▸ EXCERPT PROVIDED:
One fine summer afternoon, I visited a botanical garden. Within in it was a rose garden with a tranquil pond in the center. It looked like the perfect place for meditation. And in fact, there was a guy sitting by the pond upright and motionless with his eyes closed and a blissful grin. But at the same time there were what looked like field trips of middle schoolers bustling through and you know how noisy they can be. But the meditating guy was completely unfazed. Somehow he tuned it all out. I said to myself, “Damn, that the guy’s good.” And then I said to myself, “Or maybe he’s deaf.” Wow! I guess sometimes deafness comes in handy.

There are a lot of times when I wish I was deaf. Sometimes I travel with the hell-raising cripples of ADAPT. We come from around the country and gather in some city, usually D.C., and we protest hard. In order to save money, we stuff four people into a hotel room. So it’s inevitable that sooner or later, you’ll end up sharing a hotel room with somebody who snores like an asthmatic grizzly bear. And I would give anything to be deaf then.

▸ PROBLEMS TO WORK ON:
[1] Copy the passage on deafness from "One fine summer" to "comes in handy.".
[2] In the passage on deafness, how many people are put into one hotel room to save money?

▸ GIVEN RECORDS:
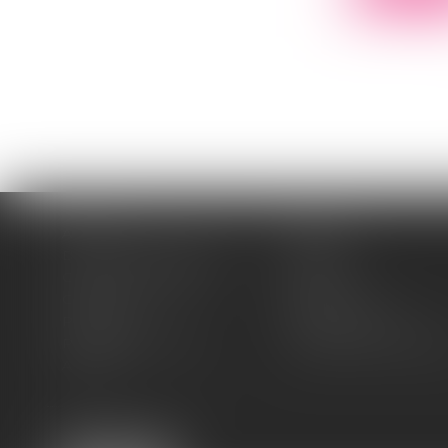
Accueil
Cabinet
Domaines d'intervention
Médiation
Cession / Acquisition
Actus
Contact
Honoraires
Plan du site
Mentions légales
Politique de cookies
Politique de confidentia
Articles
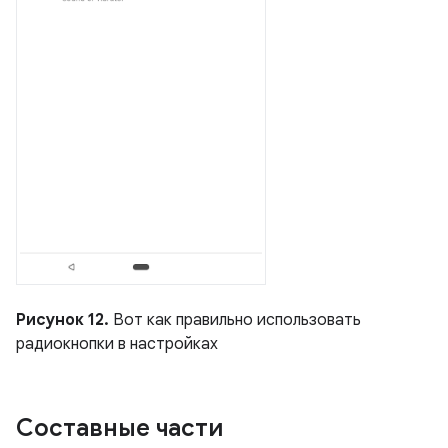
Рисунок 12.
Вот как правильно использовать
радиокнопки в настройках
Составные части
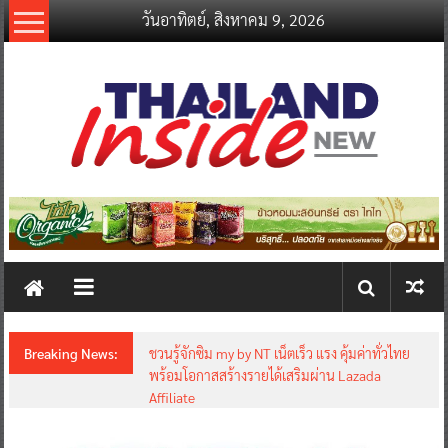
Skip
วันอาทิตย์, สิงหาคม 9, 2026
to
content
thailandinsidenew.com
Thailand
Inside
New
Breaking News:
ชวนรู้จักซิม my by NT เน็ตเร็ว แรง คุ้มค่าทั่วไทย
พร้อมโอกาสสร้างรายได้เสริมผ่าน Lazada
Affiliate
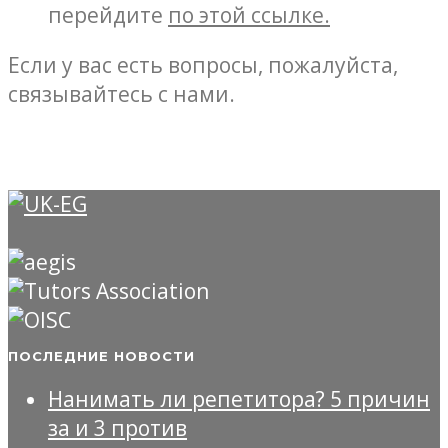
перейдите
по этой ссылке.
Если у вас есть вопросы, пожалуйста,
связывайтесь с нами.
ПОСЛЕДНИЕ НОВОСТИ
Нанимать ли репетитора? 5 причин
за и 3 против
==
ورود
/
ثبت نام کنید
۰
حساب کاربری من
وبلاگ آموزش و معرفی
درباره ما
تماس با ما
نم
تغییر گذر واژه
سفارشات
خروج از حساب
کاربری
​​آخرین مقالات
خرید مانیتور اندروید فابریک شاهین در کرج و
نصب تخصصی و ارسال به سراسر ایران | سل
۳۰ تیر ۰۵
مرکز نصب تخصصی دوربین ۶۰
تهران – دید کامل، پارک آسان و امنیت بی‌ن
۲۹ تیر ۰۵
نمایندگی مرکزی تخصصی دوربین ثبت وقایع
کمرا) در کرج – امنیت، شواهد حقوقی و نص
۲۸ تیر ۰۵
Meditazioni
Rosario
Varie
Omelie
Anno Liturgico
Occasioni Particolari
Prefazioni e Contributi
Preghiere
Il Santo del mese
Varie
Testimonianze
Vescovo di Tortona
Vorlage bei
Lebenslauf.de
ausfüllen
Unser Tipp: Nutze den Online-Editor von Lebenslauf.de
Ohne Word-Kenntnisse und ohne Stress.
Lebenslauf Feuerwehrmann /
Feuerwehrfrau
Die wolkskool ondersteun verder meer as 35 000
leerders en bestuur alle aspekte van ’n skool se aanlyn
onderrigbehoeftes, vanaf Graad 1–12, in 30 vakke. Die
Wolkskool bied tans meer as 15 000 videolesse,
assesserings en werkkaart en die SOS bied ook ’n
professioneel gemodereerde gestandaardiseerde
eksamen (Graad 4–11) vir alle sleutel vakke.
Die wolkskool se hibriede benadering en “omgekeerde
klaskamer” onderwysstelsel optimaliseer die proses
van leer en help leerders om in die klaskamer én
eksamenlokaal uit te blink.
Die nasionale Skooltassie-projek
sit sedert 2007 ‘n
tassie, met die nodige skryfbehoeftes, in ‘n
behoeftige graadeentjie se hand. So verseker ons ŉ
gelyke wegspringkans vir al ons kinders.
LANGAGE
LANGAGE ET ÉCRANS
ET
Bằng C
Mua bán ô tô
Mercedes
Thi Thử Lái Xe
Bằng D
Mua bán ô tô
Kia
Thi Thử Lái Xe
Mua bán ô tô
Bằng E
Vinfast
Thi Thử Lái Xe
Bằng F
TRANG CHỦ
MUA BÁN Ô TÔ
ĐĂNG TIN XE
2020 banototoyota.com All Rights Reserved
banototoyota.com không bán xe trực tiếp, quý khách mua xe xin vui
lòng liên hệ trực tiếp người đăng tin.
---
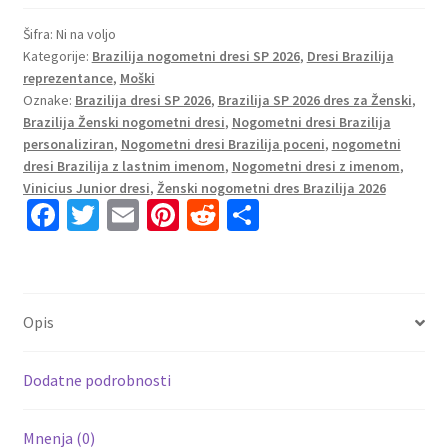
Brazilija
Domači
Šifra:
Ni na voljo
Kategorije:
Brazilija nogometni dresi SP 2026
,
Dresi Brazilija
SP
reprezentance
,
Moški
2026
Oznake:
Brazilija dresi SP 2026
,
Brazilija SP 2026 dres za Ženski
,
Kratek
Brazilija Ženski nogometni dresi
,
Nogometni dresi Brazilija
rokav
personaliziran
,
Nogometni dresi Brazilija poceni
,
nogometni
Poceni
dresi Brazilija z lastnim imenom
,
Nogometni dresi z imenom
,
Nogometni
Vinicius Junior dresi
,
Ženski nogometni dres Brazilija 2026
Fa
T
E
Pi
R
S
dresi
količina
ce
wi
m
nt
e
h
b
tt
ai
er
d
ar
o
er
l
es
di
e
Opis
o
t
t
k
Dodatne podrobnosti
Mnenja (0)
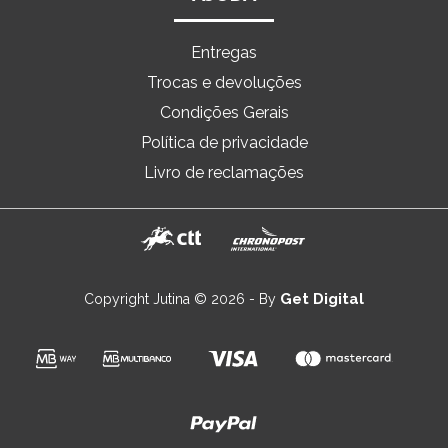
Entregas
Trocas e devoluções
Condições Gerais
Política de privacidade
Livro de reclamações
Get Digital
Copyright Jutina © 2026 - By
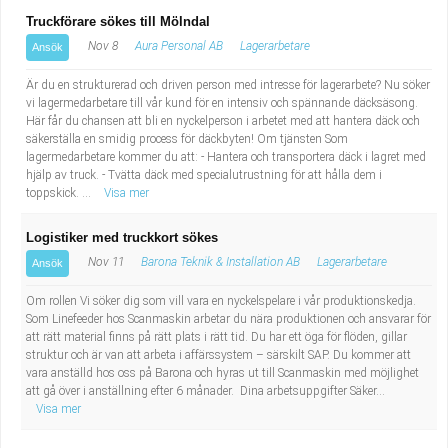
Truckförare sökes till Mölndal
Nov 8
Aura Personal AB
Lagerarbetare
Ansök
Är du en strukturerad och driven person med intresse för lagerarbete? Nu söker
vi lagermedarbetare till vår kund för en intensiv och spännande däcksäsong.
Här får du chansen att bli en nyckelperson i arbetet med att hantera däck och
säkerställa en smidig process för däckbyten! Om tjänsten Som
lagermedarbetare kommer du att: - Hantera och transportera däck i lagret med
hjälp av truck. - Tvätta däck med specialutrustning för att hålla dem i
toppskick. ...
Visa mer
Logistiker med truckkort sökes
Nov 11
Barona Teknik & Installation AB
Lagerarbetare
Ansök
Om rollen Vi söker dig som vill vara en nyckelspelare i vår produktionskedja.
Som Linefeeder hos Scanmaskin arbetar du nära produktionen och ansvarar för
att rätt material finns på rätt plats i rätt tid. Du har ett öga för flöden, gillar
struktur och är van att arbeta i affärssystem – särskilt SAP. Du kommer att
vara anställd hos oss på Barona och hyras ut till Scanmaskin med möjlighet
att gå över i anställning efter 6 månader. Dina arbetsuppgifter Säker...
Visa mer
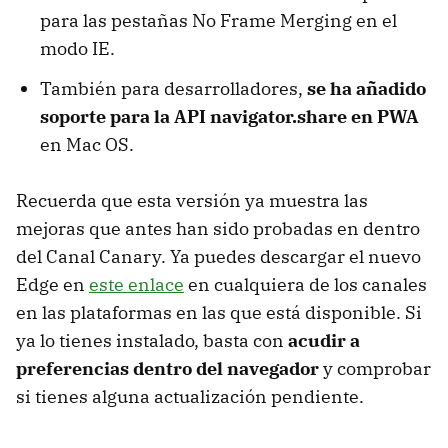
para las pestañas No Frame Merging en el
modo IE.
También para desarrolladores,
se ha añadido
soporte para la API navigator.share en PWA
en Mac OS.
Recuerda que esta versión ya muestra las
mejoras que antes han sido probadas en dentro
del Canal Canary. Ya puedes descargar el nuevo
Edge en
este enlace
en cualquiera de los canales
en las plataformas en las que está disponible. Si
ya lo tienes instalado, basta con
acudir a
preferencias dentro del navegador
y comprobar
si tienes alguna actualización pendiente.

▸ EXPECTED RESPONSES:
[1]
One fine summer afternoon, I visited a botanical garden. Within in it was a rose garden with a tranquil pond in the center. It looked like the perfect place for meditation. And in fact, there was a guy sitting by the pond upright and motionless with his eyes closed and a blissful grin. But at the same time there were what looked like field trips of middle schoolers bustling through and you know how noisy they can be. But the meditating guy was completely unfazed. Somehow he tuned it all out. I said to myself, “Damn, that the guy’s good.” And then I said to myself, “Or maybe he’s deaf.” Wow! I guess sometimes deafness comes in handy.

[2] Four people.